In Barcelona, Gunnell romped to gold in a time of 53.23 from USA’s Farmer-Patrick – a victory which was to change the whole course of her life. She instantly became a household name in her homeland. She was invited to a head-spinning array of attractive events but in early 1993 – and in preparation for the World Championships in Stuttgart – she knew she needed to refocus.

“I got caught up a little bit in some of the invites,” she admits. “I reached a point when I thought, ‘I’m not focused enough or training hard enough’. I became scared of failure and I faced a new position as favourite. I needed to knuckle down in training.”

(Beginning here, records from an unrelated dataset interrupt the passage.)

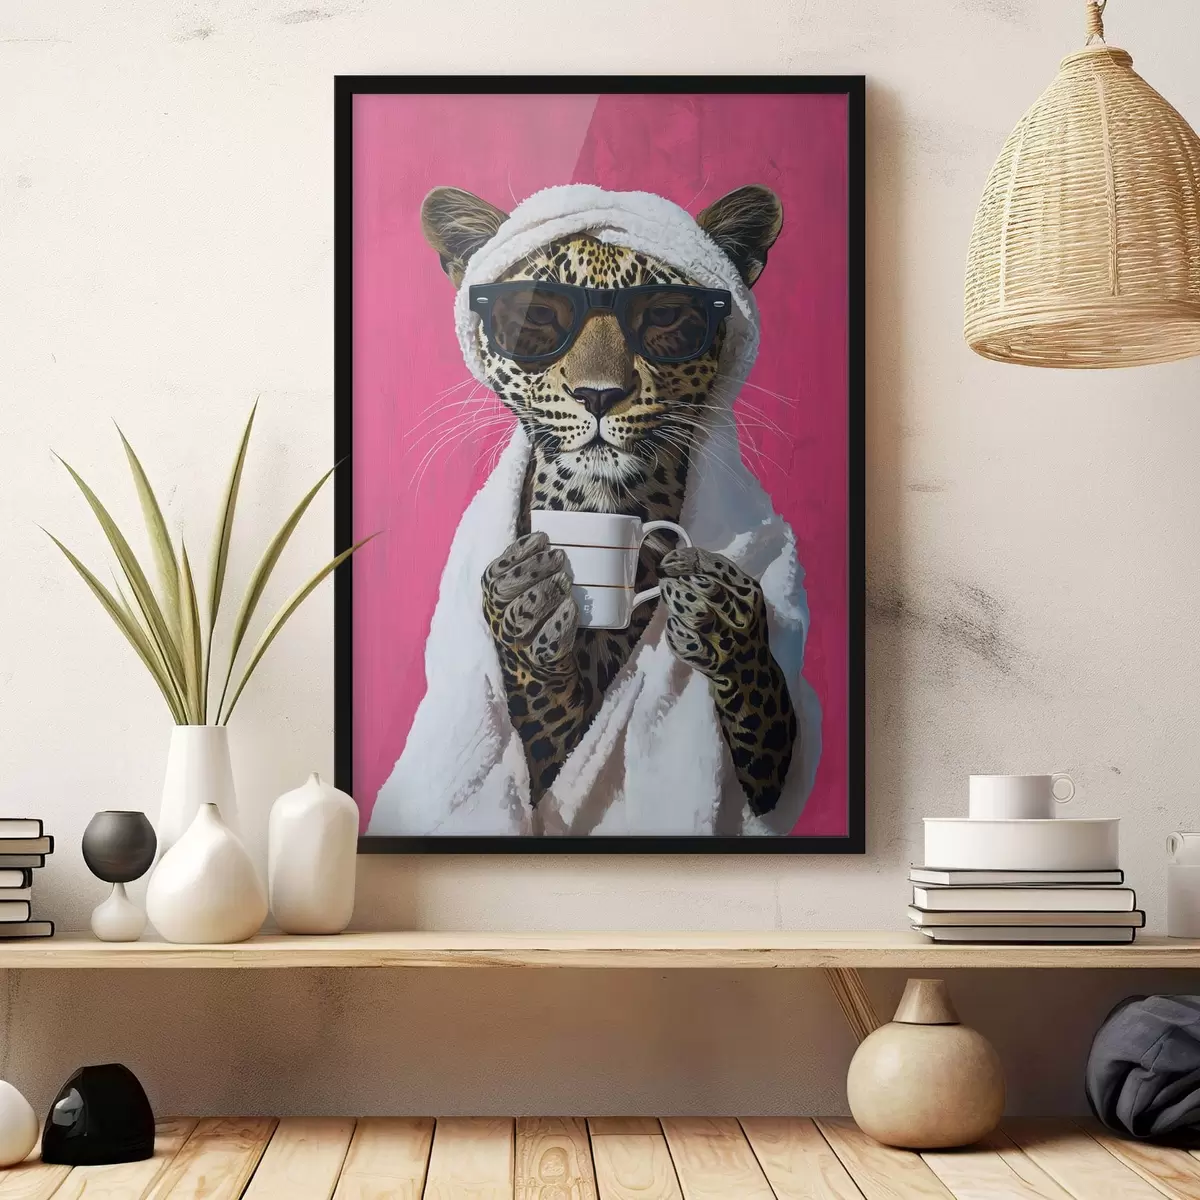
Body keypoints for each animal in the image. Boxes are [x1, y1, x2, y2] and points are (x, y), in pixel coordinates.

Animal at [420, 183, 799, 820]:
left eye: (665, 313)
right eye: (539, 313)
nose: (599, 395)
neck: (600, 505)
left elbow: (770, 766)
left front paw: (720, 610)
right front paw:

Approaching the 1993 season unsure as to her form, she was reassured to run a 49-second 4x400m relay split in her first race of the season – a performance which kick-started a stunning unbeaten 400m hurdles campaign leading into the 1993 World Championships.

But after an amazing build-up, she suffered a sobering jolt when picking up a nasty cold at the pre-World Championships holding camp in Switzerland.

“I knew I was in great shape but suddenly I was in danger of everything being taken away from me,” she says. “Suddenly, I had a lot to lose.”

For about a week she considered pulling out of the World Championships but her coach and teammates persuaded her to compete.

“I didn’t know what was going to happen but I had to be big enough and brave enough to deal with it,” she explains. “I liked to be on that start line with all the boxes ticked, but here I was with a cold. I remember running the heats hoping I would not let my opponents know I had a cough.”

During

In the heats and semifinals she retained her composure to win both in 55.06 and 53.95 respectively to advance to the medal race. Not that Gunnell, who was competing with that lingering cold, was brimming with confidence.

“I stood on that start line for the final having no idea what was going to happen,” she says.

In a rip-roaring final Gunnell – in her 13th race of the season – trailed Farmer-Patrick for much of the race, only to edge past the US athlete off the tenth hurdle to clinch a famous win. 

“I was so much in the zone, I had no idea I’d won. It took about 30 seconds for me to realise. Then it was only down the back straight of my victory lap did I realise it was a world record. It was quite a different emotion from winning in Barcelona; it was more one of relief.”

Her triumph in Barcelona had been no fluke and Gunnell celebrated by devouring a massive bar of milk chocolate she had bought during the holding camp in Switzerland.

After

The next year she secured the European and Commonwealth 400m hurdles titles but a bone spur problem denied her the opportunity to defend her world title in Gothenburg – a championship when working for the BBC she had to interview 400m hurdles gold medallist Kim Batten, who had just broken her world record.

After failing to complete her 1996 Olympic final, she pulled a calf muscle after her heat at the 1997 World Championships in Athens and promptly called a press conference to announce her retirement at the age of 31.

“At that point I was struggling to motivate myself and, to be honest, to retire was a big relief.” 

Today Gunnell still holds a keen interest in athletics. Her husband, Jon Bigg, is coach to a crop of exciting middle-distance athletes led by European indoor 800m silver medallist Shelayna Oskan-Clarke, and her oldest of three sons, Finley Bigg, 19, is a 1:49 800m runner.

 

Sally Gunnell in 2017 (Sally Gunnell)Sally Gunnell in 2017 (Sally Gunnell) © Copyright

 

Boasting a busy life as a motivational speaker, and corporate work in health and well-being, Gunnell, who has two other sons, Luca, 16, and Marley, 12, says: “It is great that 25 years on since Barcelona and 24 years since Stuttgart I still have these opportunities.”

Invited by the IAAF to attend the forthcoming IAAF World Championships London 2017, she is particularly excited to watch the women’s 400m hurdles, currently populated by an exciting crop of US talent.

Now aged 50, Gunnell will be remembered by many for her Olympic success but she selects a different race as her all-time favourite.

“For me personally, the race I am most proud of is my World Championship win,” she explains. “Some people described it as the race of the championships and to be part of that was very special.”